Source document:
■ ■ ■ ■ ■

Fear became a powerful unifier, which seems somewhat quaint today as we have subsequently seen fear used as a powerful divider. But, united we stood. Never before or since have so many American flags been purchased and flown from virtually anywhere one could find to hoist the stars and stripes. Not the modified American flags people display today that represent their political tribe, just the red-white-and blue Old Glory. Recruiting centers for our military were swamped with new applicants who wanted to exact their own measure of revenge on Osama bin Laden and al-Qaeda. With the exception of a few ignorant bigots who attacked mosques in America, most simply rallied around the flag; but, eventually, fear-driven patriotism waned and anger kicked in. Then, hubris. We were, after all, the world’s lone superpower and the Bush-Cheney administration wanted to display that power in the most devastating manner possible. Consideration of the national interest and the attendant discipline to pursue well-defined objectives—the hallmark of George H.W. Bush’s foreign policy—were thrown out the window in favor of reckless revenge promoted mostly by men who had never seen a battlefield in uniform.

Lest we forget, Operation Desert Storm conducted by Bush 41 that removed Saddam Hussein from Kuwait was executed after Hussein had ignored sanctions of the United Nations, and after an international coalition had been formed and the operation had been authorized by Congress. Combat lasted just six weeks and American casualties numbered 148. Saddam Hussein retreated to his palace in Baghdad and Kuwait was freed. Compare that to the thousands of lives lost and trillions of dollars spent over the last twenty years in Iraq and Afghanistan only to finally leave—just days ago—with little to nothing to claim as our winnings. Biden is getting the blame and the Bush-Cheney folks are mostly mute. But these days, the truth is buried under a mountain of deceits. We have become extraordinarily skilled at collective self-deception. Perhaps because the truth is just too embarrassing and painful to bear.

■ ■ ■ ■ ■

Aim of the task: Continue the essay on the American response to al-Qaeda and the wars in Iraq and Afghanistan, picking up after its final sentence.

■ ■ ■ ■ ■

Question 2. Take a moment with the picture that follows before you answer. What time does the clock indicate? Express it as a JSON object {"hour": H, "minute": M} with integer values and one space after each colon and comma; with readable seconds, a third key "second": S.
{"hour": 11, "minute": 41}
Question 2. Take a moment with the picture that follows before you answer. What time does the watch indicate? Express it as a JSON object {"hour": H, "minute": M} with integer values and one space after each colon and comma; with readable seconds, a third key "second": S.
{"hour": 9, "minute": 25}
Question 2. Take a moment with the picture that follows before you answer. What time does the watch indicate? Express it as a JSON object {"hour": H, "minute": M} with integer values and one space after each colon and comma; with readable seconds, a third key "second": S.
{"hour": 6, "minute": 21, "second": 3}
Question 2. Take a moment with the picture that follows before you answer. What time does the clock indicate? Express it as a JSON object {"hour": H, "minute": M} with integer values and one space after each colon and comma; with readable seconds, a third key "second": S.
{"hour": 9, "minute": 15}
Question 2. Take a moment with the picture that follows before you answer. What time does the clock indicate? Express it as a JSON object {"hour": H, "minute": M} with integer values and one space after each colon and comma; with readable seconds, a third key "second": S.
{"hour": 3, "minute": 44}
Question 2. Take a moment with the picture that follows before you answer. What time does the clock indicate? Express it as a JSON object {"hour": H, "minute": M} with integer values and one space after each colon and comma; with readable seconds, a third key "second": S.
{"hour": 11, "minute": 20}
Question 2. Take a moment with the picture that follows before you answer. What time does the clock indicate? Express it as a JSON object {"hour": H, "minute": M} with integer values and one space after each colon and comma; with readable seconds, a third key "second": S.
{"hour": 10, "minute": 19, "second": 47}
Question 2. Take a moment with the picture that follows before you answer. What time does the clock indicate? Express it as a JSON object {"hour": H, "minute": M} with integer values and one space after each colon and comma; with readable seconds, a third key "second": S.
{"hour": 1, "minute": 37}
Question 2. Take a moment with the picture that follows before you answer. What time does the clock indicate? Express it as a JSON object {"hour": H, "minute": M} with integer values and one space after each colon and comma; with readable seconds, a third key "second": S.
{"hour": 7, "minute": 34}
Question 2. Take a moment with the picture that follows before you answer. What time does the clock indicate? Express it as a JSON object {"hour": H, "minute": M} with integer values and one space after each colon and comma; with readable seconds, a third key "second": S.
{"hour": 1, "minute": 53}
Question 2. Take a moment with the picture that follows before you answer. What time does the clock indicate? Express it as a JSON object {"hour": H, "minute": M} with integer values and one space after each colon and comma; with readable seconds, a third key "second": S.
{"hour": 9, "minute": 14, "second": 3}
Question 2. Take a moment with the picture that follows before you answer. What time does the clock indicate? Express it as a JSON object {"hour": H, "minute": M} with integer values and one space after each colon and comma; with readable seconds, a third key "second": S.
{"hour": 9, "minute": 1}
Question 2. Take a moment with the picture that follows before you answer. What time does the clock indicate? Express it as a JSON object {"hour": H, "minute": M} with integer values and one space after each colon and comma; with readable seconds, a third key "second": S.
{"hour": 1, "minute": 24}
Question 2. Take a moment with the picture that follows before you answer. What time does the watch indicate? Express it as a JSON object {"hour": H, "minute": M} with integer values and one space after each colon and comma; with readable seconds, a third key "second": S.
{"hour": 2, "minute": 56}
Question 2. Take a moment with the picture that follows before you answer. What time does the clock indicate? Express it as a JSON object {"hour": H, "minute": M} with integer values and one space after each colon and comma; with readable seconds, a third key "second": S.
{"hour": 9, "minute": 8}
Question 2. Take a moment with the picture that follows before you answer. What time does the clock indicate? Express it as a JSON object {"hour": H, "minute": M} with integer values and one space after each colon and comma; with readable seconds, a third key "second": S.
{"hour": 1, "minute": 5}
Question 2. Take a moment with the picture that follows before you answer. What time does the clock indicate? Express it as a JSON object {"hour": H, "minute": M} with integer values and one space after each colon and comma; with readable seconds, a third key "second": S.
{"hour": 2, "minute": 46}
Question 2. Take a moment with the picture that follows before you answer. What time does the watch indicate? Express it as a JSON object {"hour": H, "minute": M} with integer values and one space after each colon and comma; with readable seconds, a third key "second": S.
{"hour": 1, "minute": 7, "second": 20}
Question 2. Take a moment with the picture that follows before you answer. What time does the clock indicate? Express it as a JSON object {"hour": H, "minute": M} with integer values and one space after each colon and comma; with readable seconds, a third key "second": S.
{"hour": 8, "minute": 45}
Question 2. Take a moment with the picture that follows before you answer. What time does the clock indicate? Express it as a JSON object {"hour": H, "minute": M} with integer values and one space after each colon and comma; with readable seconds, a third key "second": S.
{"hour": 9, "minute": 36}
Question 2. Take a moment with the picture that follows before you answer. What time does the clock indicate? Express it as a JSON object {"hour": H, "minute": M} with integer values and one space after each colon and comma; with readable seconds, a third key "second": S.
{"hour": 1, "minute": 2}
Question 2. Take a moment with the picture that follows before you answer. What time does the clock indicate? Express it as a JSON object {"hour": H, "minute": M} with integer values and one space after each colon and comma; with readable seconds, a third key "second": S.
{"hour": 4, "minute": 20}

■ ■ ■ ■ ■

Exercise answer:
As the Bush 43 administration drew to a close in 2008, and the economy was being crushed by many ill-considered deregulations in our financial markets, a tall, skinny, lanky young man from Illinois—who cast himself as the next Lincoln from the same state—raised his hand to become the 44th president of the United States. Barack Hussein Obama, born of a white mother and black father, had the cojones to believe that Americans would put a black man with a funny name in the White House while a white woman named Hillary—of the Clinton Democratic Party dynasty—claimed it was her turn. What on earth could he have been thinking, or smoking? However, one of the things a person of Obama’s rather challenging profile learn is that to succeed in life, you must lead with fists clenched knowing you are going to get knocked down—over and over—but that if you keep getting back up, eventually those with more advantaged backgrounds will move out of the way as they succumb to a weakness of resolve born from their many entitlements.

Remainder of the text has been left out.